START RECORD EXTRACTS

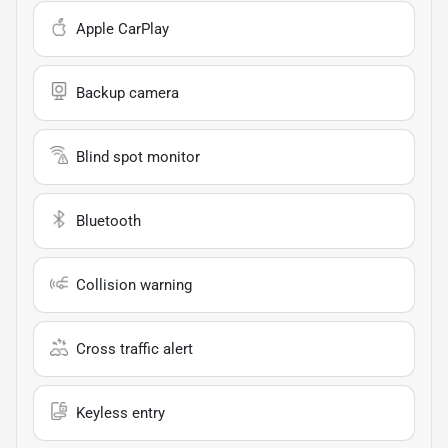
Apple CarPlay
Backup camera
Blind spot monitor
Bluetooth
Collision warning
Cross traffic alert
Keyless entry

END RECORD EXTRACTS
START RECORD EXTRACTS

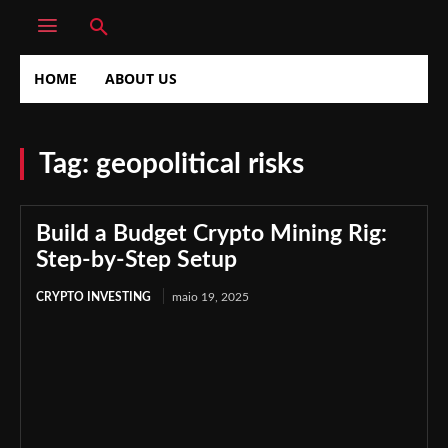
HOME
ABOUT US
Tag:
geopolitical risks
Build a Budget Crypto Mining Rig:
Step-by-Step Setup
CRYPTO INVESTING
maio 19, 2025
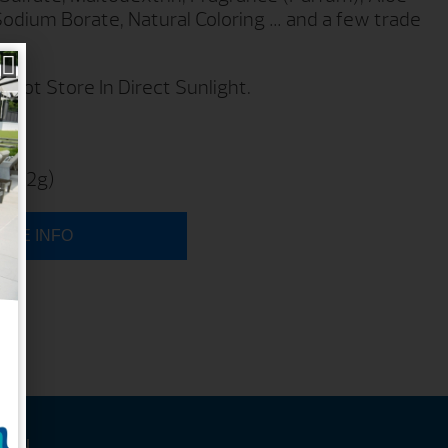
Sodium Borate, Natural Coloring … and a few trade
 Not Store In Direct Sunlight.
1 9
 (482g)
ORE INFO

END RECORD EXTRACTS

From the entries above, print verbatim the lines beginning at the one that contains "Apple CarPlay" and stopping after the one that contains "Keyless entry".

--- THE COMPLETED TASK ---
Apple CarPlay
Backup camera
Blind spot monitor
Bluetooth
Collision warning
Cross traffic alert
Keyless entry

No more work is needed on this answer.